My objective is to define a loss function that would measure, so to speak, the convergence of the model towards a uniform data distribution.
I generate K
random fictitious observations and compare how many of them are smaller than the true data in the training set. In other words, the model generates K
simulations, and we determine the number of simulations where the generated data is smaller than the actual data. If the model is well trained, this distribution should converge to a uniform distribution.

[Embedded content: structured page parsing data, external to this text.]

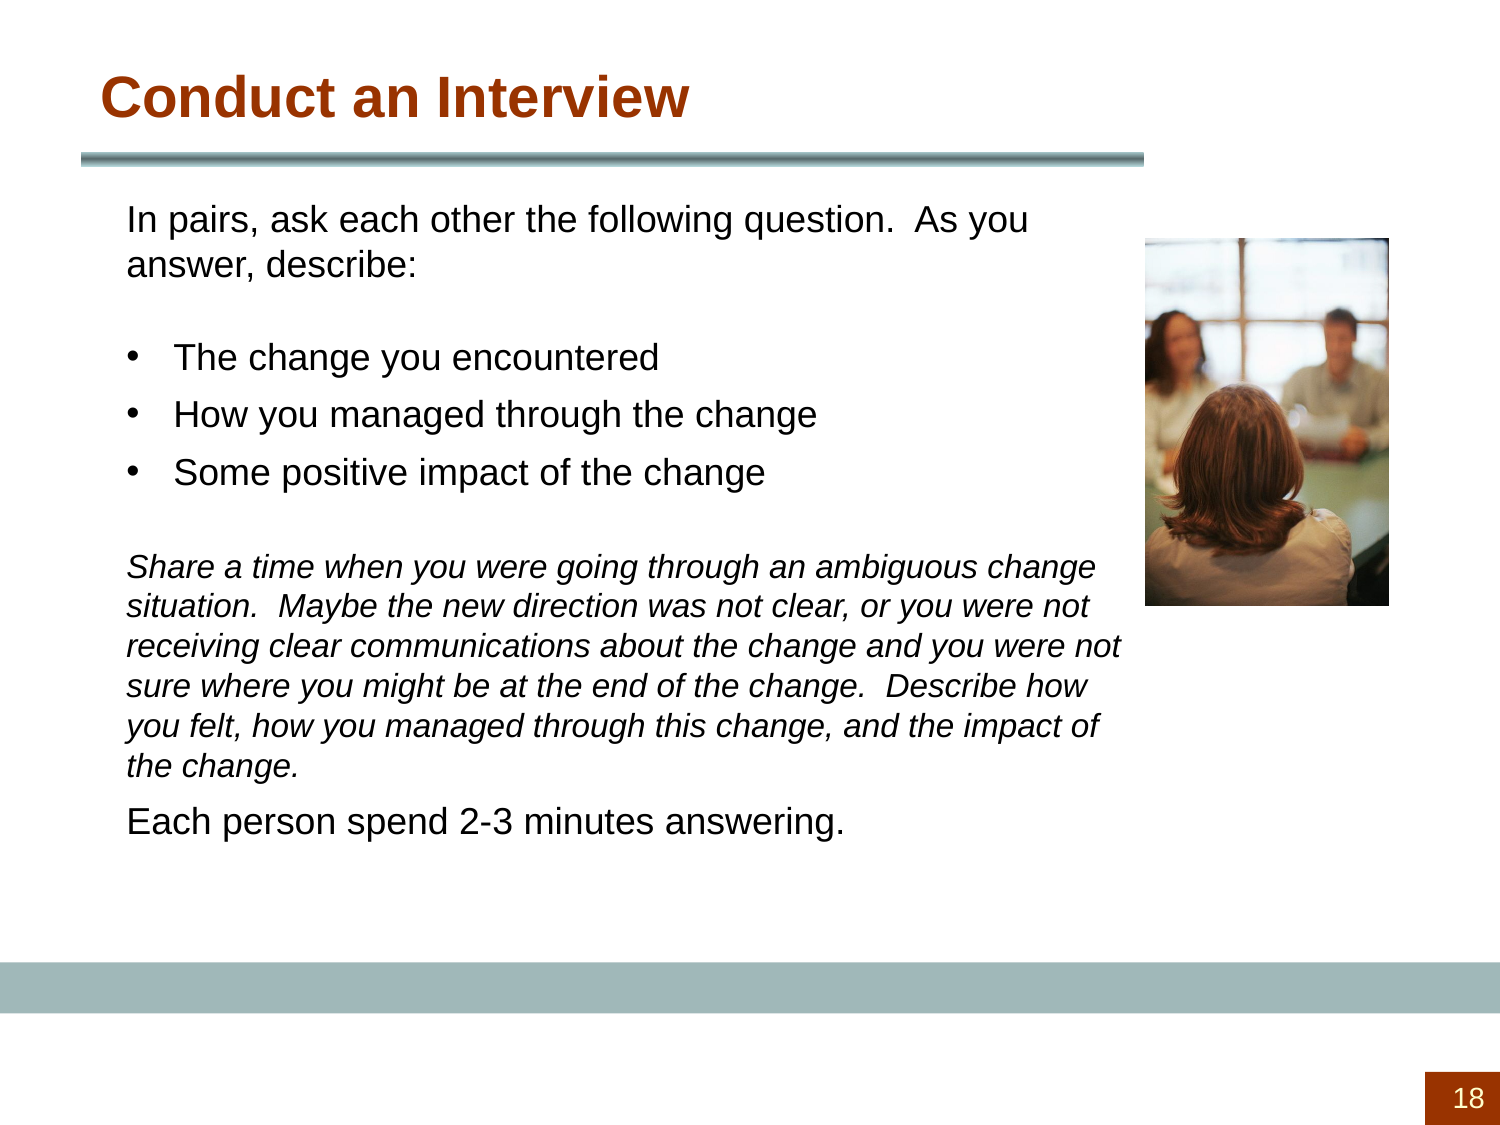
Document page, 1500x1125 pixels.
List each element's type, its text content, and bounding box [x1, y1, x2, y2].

title Conduct an Interview [85, 0, 1361, 188]
picture [1144, 238, 1389, 606]
text_box In pairs, ask each other the following question. As you answer, describe: The change you encountered How you managed through the change Some positive impact of the change Share a time when you were going through an ambiguous change situation. Maybe the new direction was not clear, or you were not receiving clear communications about the change and you were not sure where you might be at the end of the change. Describe how you felt, how you managed through this change, and the impact of the change. Each person spend 2-3 minutes answering. [111, 187, 1146, 921]
slide_number 18 [1425, 1071, 1500, 1125]
text_box [81, 152, 1144, 167]
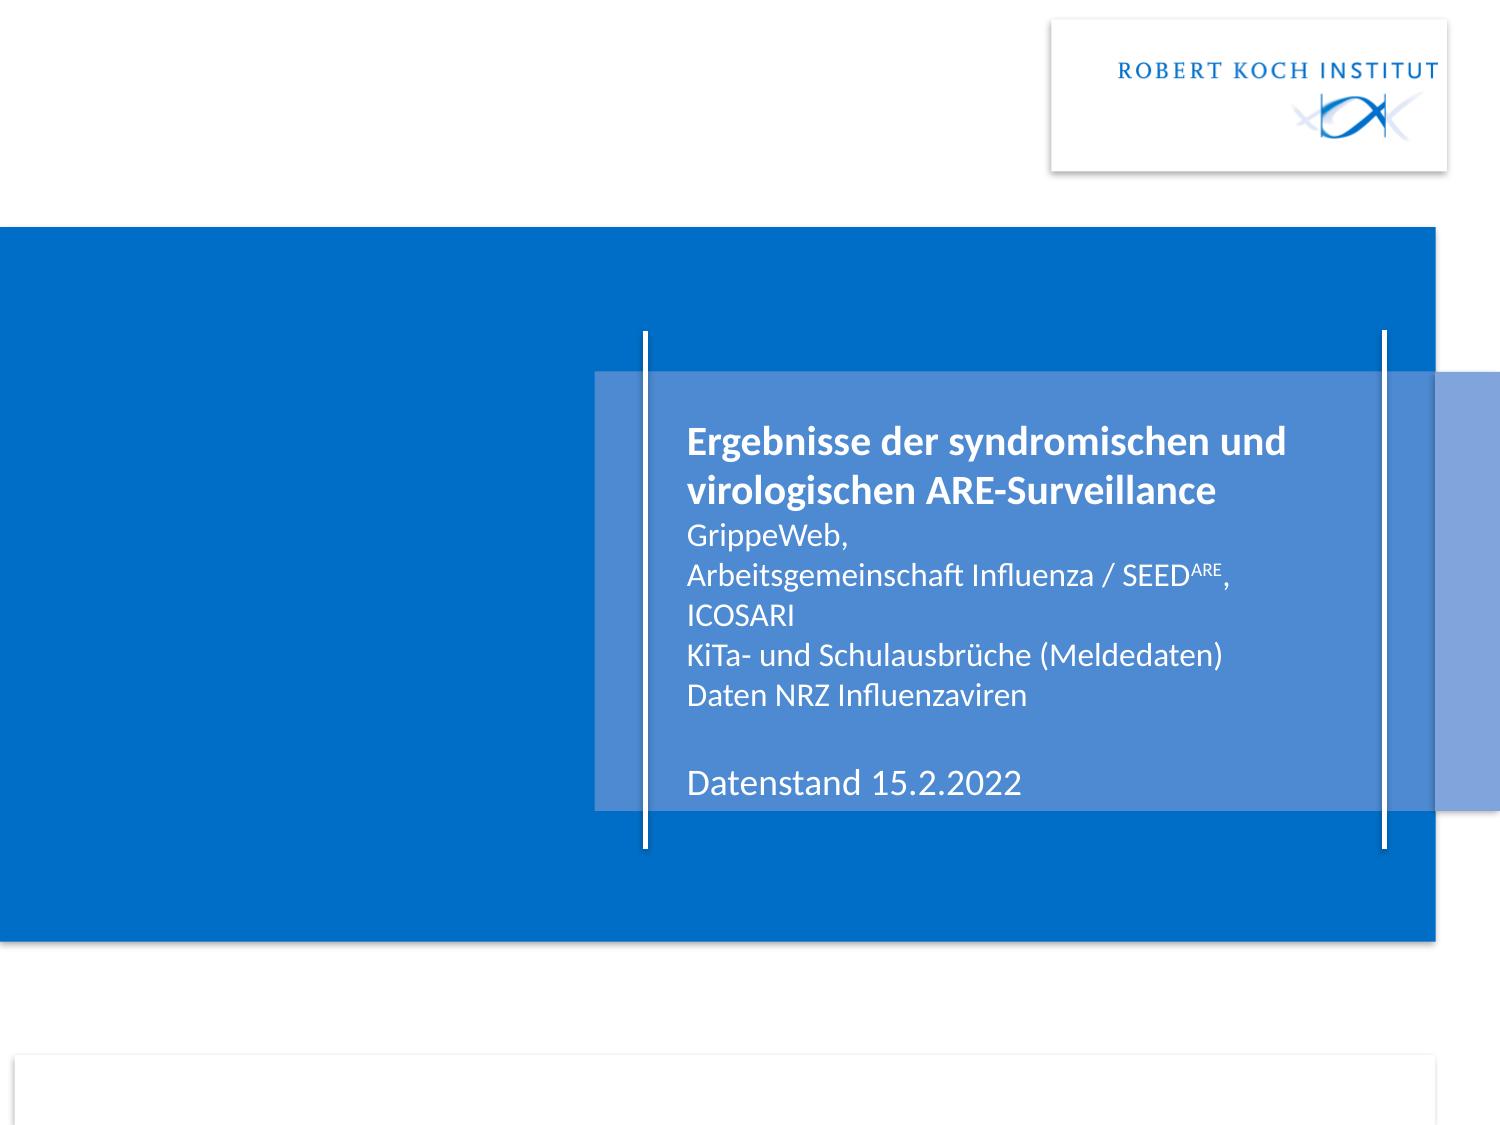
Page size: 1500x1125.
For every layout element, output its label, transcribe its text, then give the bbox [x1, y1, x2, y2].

title Ergebnisse der syndromischen und virologischen ARE-Surveillance GrippeWeb, Arbeitsgemeinschaft Influenza / SEEDARE, ICOSARI KiTa- und Schulausbrüche (Meldedaten) Daten NRZ Influenzaviren Datenstand 15.2.2022 [645, 371, 1385, 626]
picture [1110, 29, 1454, 153]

However, since the resulting histogram is not differentiable, I needed to approximate this idea using compositions of continuous differentiable functions.
def _sigmoid(y_hat, y):
"""Calculate the sigmoid function centered at y using PyTorch."""

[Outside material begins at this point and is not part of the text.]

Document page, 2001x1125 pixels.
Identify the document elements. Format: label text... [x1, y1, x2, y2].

# return torch.relu((y - y_hat))
return torch.sigmoid((y - y_hat) * 10.0)
# return torch.nn.functional.softplus((y - y_hat))
def psi_m(y, m):
"""Calculate the bump function centered at m using PyTorch."""
stddev = 0.1
return torch.exp(-0.5 * ((y - m) / stddev) ** 2)
def phi(y_k, y_n):
"""Calculate the sum of sigmoid functions using PyTorch."""
return torch.sum(_sigmoid(y_k, y_n))
def gamma(y_k, y_n, m):
"""Calculate the contribution to the m-th bin of the histogram using PyTorch."""
# e_m = torch.tensor([1.0 if j == m else 0.0 for j in range(len(y_k) + 1)])
e_m = torch.zeros(len(y_k) + 1, device=y_k.device)
e_m[m] = 1.0
return e_m * psi_m(phi(y_k, y_n), m)
def gamma_batch(y_k, y_n, m):
"""Calculate the contribution to the m-th bin of the histogram using PyTorch."""
# e_m = torch.tensor([1.0 if j == m else 0.0 for j in range(len(y_k) + 1)])
e_m = torch.eye(len(y_k) + 1, device=y_k.device, requires_grad=True)
psi_m_partial = partial(psi_m, phi(y_k, y_n))
return e_m * map(psi_m_partial, m)
@torch.compile
def generate_a_k(y_hat, y):
"""Calculate the values of the real observation y in each of the components of the approximate histogram using PyTorch."""
K = len(y_hat)
return torch.sum(torch.stack([gamma(y_hat, y, k) for k in range(K+1)]), dim=0)
@torch.compile
def scalar_diff(q):
"""Scalar difference between the vector representing our surrogate histogram and the uniform distribution vector using PyTorch."""
# return torch.sum((q - 1/len(q)) ** 2)
uniform_value = 1 / \
q.size(0) # Compute the uniform distribution value once
# return torch.sum((q - uniform_value) ** 2)
return torch.norm(q - uniform_value, p=2)
def invariant_statistical_loss(model, data_loader, hparams):
optimizer = optim.Adam(model.parameters(), lr=hparams['eta'])
losses = []
for data in tqdm(data_loader):
a_k = torch.zeros(int(hparams['K']) + 1)
for y in data:
optimizer.zero_grad()
x_k = torch.normal(0.0, 1.0, size=(hparams['K'], 1))
y_k = model(x_k)
a_k += generate_a_k(y_k, y)
loss = scalar_diff(a_k / torch.sum(a_k))
loss.backward()
optimizer.step()
losses.append(loss.item())
return losses
So, generate_a_k(y_k, y)
would return a vector of size K+1
, where the element at index k
is close to 1
if y
is greater than k
elements of the vector y_k
.
Finally, scalar_diff
calculates the squared difference between the calculated aₖ
and the uniform distribution.
I would like to know if there is a way to make this code faster and/or vectorise it. I am not been able. Thank you very much in advance!